Theoretical studies of o-, m-, and p-benzyne negative ions

A general theoretical description of ''distonic'' radical anions is presented, along with an account of an extensive series of ab initio molecular orbital and density functional theory calculations on the negative ions of o-, m- and p-benzyne. The performance of several different computational methods is evaluated with respect to artifactual symmetry-breaking. QCISD(T), CCSD(T), CASPT2N, and DFT(B3LYP) calculations employing double-zeta quality basis sets predict that o-, m-, and p-benzyne anions all have high-symmetry, delocalized radical anion ground electronic states: B-2(2) (C-2 nu), B-2(2) (C-2 nu), and (2)A(g) (D-2h), respectively.

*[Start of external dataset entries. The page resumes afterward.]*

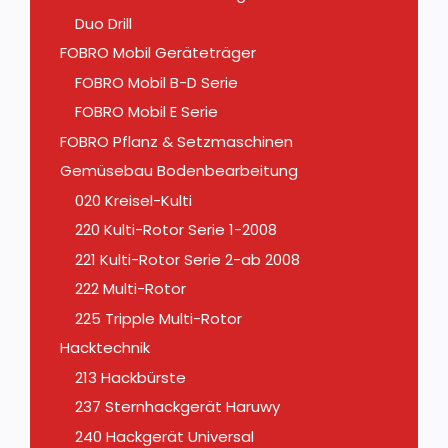
Duo Drill
FOBRO Mobil Geräteträger
FOBRO Mobil B-D Serie
FOBRO Mobil E Serie
FOBRO Pflanz & Setzmaschinen
Gemüsebau Bodenbearbeitung
020 Kreisel-Kulti
220 Kulti-Rotor Serie 1-2008
221 Kulti-Rotor Serie 2-ab 2008
222 Multi-Rotor
225 Tripple Multi-Rotor
Hacktechnik
213 Hackbürste
237 Sternhackgerät Haruwy
240 Hackgerät Universal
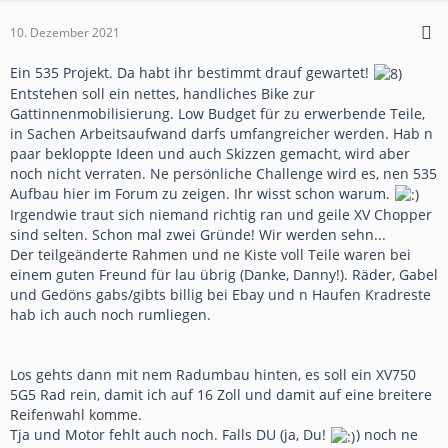
10. Dezember 2021
Ein 535 Projekt. Da habt ihr bestimmt drauf gewartet!
Entstehen soll ein nettes, handliches Bike zur
Gattinnenmobilisierung. Low Budget für zu erwerbende Teile,
in Sachen Arbeitsaufwand darfs umfangreicher werden. Hab n
paar bekloppte Ideen und auch Skizzen gemacht, wird aber
noch nicht verraten. Ne persönliche Challenge wird es, nen 535
Aufbau hier im Forum zu zeigen. Ihr wisst schon warum.
Irgendwie traut sich niemand richtig ran und geile XV Chopper
sind selten. Schon mal zwei Gründe! Wir werden sehn...
Der teilgeänderte Rahmen und ne Kiste voll Teile waren bei
einem guten Freund für lau übrig (Danke, Danny!). Räder, Gabel
und Gedöns gabs/gibts billig bei Ebay und n Haufen Kradreste
hab ich auch noch rumliegen.
Los gehts dann mit nem Radumbau hinten, es soll ein XV750
5G5 Rad rein, damit ich auf 16 Zoll und damit auf eine breitere
Reifenwahl komme.
Tja und Motor fehlt auch noch. Falls DU (ja, Du!
) noch ne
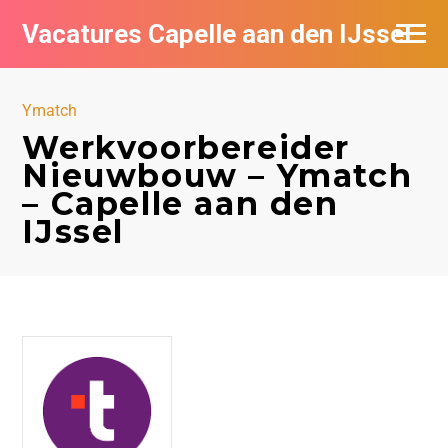
Vacatures Capelle aan den IJssel
Ymatch
Werkvoorbereider
Nieuwbouw – Ymatch
– Capelle aan den
IJssel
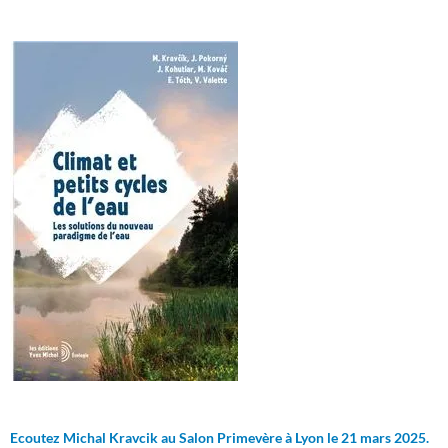
Ecoutez Michal Kravcik au Salon Primevère à Lyon le 21 mars 2025.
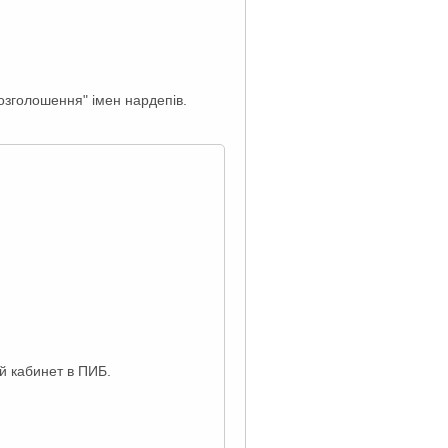
розголошення" імен нардепів.
 кабинет в ПИБ.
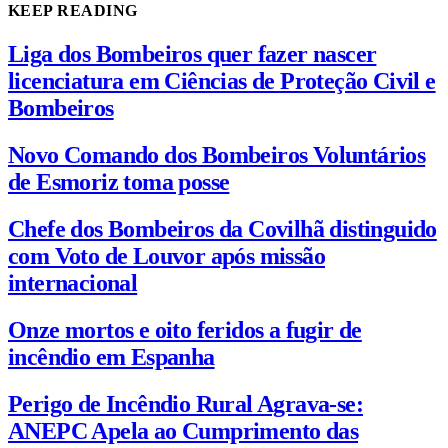
KEEP READING
Liga dos Bombeiros quer fazer nascer
licenciatura em Ciências de Proteção Civil e
Bombeiros
Novo Comando dos Bombeiros Voluntários
de Esmoriz toma posse
Chefe dos Bombeiros da Covilhã distinguido
com Voto de Louvor após missão
internacional
Onze mortos e oito feridos a fugir de
incêndio em Espanha
Perigo de Incêndio Rural Agrava-se:
ANEPC Apela ao Cumprimento das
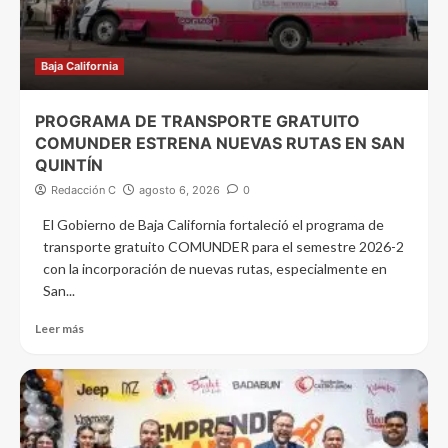
Baja California
PROGRAMA DE TRANSPORTE GRATUITO
COMUNDER ESTRENA NUEVAS RUTAS EN SAN
QUINTÍN
Redacción C
agosto 6, 2026
0
El Gobierno de Baja California fortaleció el programa de
transporte gratuito COMUNDER para el semestre 2026-2
con la incorporación de nuevas rutas, especialmente en
San...
Leer más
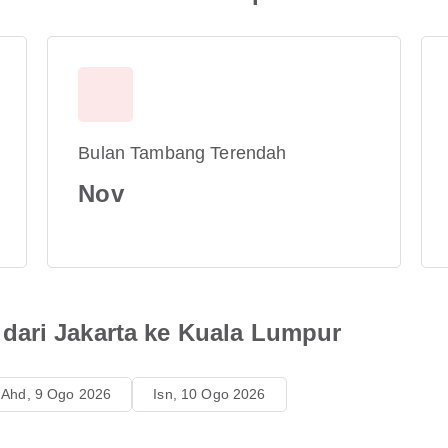
Bulan Tambang Terendah
Nov
dari Jakarta ke Kuala Lumpur
Ahd, 9 Ogo 2026
Isn, 10 Ogo 2026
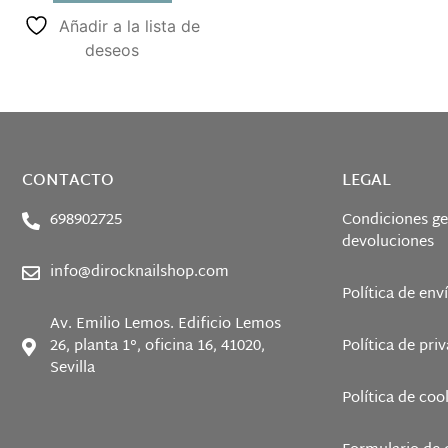
Añadir a la lista de
deseos
CONTACTO
LEGAL
698902725
Condiciones ge
devoluciones
info@dirocknailshop.com
Política de env
Av. Emilio Lemos. Edificio Lemos
26, planta 1°, oficina 16, 41020,
Política de pri
Sevilla
Política de coo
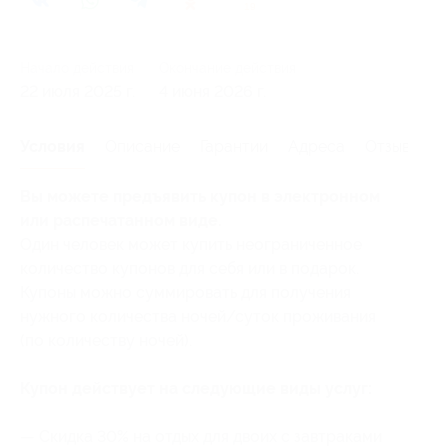
19
Начало действия
Окончание действия
22 июля 2025 г.
4 июня 2026 г.
Условия
Описание
Гарантии
Адреса
Отзывы
Вы можете предъявить купон в электронном
или распечатанном виде.
Один человек может купить неограниченное
количество купонов для себя или в подарок.
Купоны можно суммировать для получения
нужного количества ночей/суток проживания
(по количеству ночей).
Купон действует на следующие виды услуг:
— Скидка 30% на отдых для двоих с завтраками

The meta and pam isomers also exhibit low-lying, localized radical anion forms with distorted geometries that arise by pseudo Jahn-Teller interactions (vibronic coupling): (2)A' (C-s) for m-benzyne anion and (2)A(1) (C-2 nu) for p-benzyne anion. Broken-symmetry wave functions are obtained at symmetrical geometries from MCSCF and CISD calculations for p-benzyne anion, but not for o- and m-benzyne anions. The calculated potential energy surfaces for in-plane distortion of m- and p-benzyne anions are found to be quite flat. An isodesmic reaction approach is used to calculate the electron, proton, and hydrogen atom-binding energies for each of the minimum energy states. Good agreement is achieved between the experimental estimates for these quantities and the calculated values for the lowest-energy anion states. The implications of the theoretical findings for negative ion photoelectron spectroscopic measurements with the m- and p-benzyne anions are discussed.